Author-email: Muthukumaran Navaneethakrishnan <muthuishere@gmail.com>
License: Apache-2.0
Keywords: evidence,lancedb,multilingual,rag,retrieval,s3
Requires-Python: >=3.11
Requires-Dist: beautifulsoup4>=4.15.0
Requires-Dist: boto3>=1.43.36
Requires-Dist: fasttext-wheel>=0.9.2
Requires-Dist: lancedb>=0.33.0
Requires-Dist: lxml>=6.1.1
Requires-Dist: markdown-it-py>=4.2.0
Requires-Dist: pdfplumber>=0.11.10
Requires-Dist: pillow>=12.2.0
Requires-Dist: pydantic>=2.7
Requires-Dist: python-docx>=1.2.0
Requires-Dist: python-pptx>=1.0.2
Requires-Dist: pyyaml>=6.0.3
Provides-Extra: postgres
Requires-Dist: psycopg[binary]>=3.2; extra == 'postgres'
Description-Content-Type: text/markdown

# CiteNexus

> Multilingual RAG that answers only when the evidence is strong.
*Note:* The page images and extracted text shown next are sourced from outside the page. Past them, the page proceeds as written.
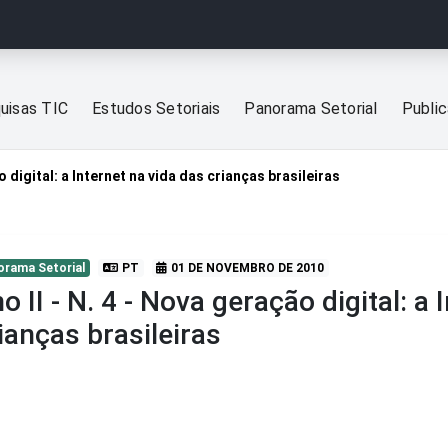
uisas TIC
Estudos Setoriais
Panorama Setorial
Publi
o digital: a Internet na vida das crianças brasileiras
orama Setorial
PT
01 DE NOVEMBRO DE 2010
o II - N. 4 - Nova geração digital: a 
ianças brasileiras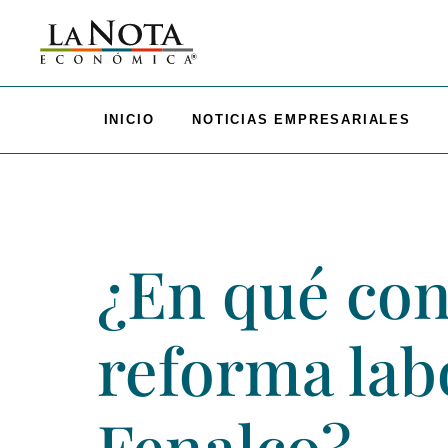
INICIO
NOTICIAS EMPRESARIALES
¿En qué con
reforma lab
Fenalco?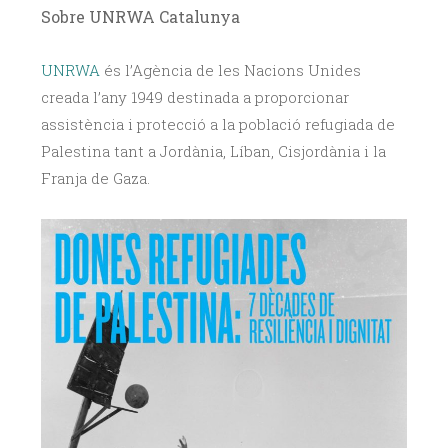
Sobre UNRWA Catalunya
UNRWA
és l’Agència de les Nacions Unides
creada l’any 1949 destinada a proporcionar
assistència i protecció a la població refugiada de
Palestina tant a Jordània, Líban, Cisjordània i la
Franja de Gaza.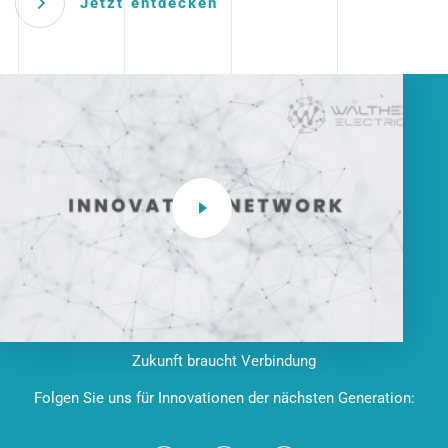
Jetzt entdecken
Zukunft braucht Verbindung
Folgen Sie uns für Innovationen der nächsten Generation: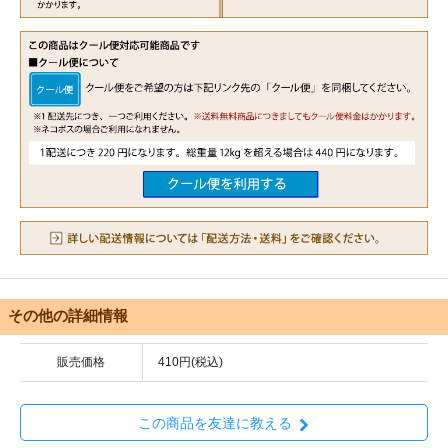
その他の詳細情報
販売価格
410円(税込)
この商品を友達に教える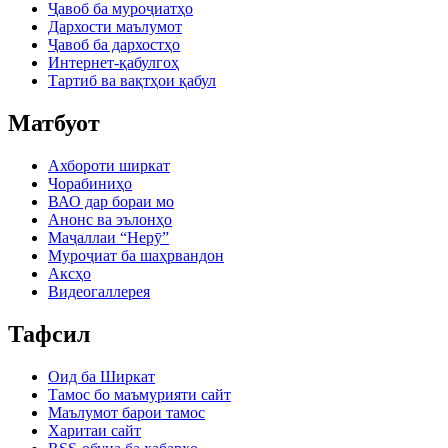
Ҷавоб ба муроҷиатҳо
Дархости маълумот
Ҷавоб ба дархостҳо
Интернет-қабулгоҳ
Тартиб ва вақтҳои қабул
Матбуот
Ахбороти ширкат
Чорабиниҳо
ВАО дар бораи мо
Анонс ва эълонҳо
Маҷаллаи “Нерӯ”
Муроҷиат ба шаҳрвандон
Аксҳо
Видеогаллерея
Тафсил
Оид ба Ширкат
Тамос бо маъмурияти сайт
Маълумот барои тамос
Харитаи сайт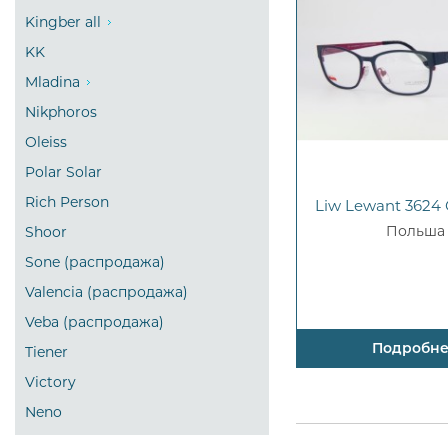
Kingber all
KK
Mladina
Nikphoros
Oleiss
Polar Solar
Rich Person
Liw Lewant 3624 
Польша
Shoor
Sone (распродажа)
Valencia (распродажа)
Veba (распродажа)
Подробн
Tiener
Victory
Neno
Evidence-first, multilingual, S3-native RAG for domains where a wrong answer is
worse than no answer (legal, medical, finance/compliance, enterprise search).
CiteNexus answers **only** from retrieved evidence — every claim is grounded in a
bbox-cited source passage, and it refuses or states uncertainty when evidence is
weak, missing, or conflicting. The guarantee is **"no ungrounded claim,"** not
"zero hallucination."

The library bundles **no models** — embedding, LLM, reranker, and vision are
injected endpoints. CiteNexus owns orchestration, storage, retrieval, fusion,
grounding, and evaluation.

**CiteNexus supports pluggable vector databases.** Storage is two protocols —
`VectorStore` (dense) and `TextSearch` (lexical) — and each backend is a named
(vector, text) pair:

| Backend | Vector | Text | When |
|---|---|---|---|
| **Lance** (recommended) | `LanceVectorStore` | `LanceTextSearch` (BM25-lite) | Zero infra, S3-native: point at a bucket and go |
| **Postgres** | `PostgresVectorStore` (pgvector) | `PostgresTextSearch` (native `tsvector`) | You already run Postgres — `pip install 'citenexus[postgres]'`, set `vector_store.backend: "postgres"` |
| **Yours** | implement `VectorStore` | implement `TextSearch` | Qdrant, Weaviate, Elasticsearch, Tantivy, … |

The seams are independent: mix LanceDB vectors with an Elasticsearch
`text_search=`, or let one Postgres serve both.

```python
from citenexus import CiteNexus, S3

rag = CiteNexus(
    S3(bucket="my-bucket"),
    embedder=my_embedding_endpoint,
    generator=my_llm_endpoint,
)
rag.ingest("policy.pdf")                         # any supported input type
answer = rag.ask("Can the employee disclose this information?")
print(answer)                                    # grounded answer; .sources are bbox-cited
```

See the workspace root README for the full polyglot (python/ golang/ js/ rust/) layout.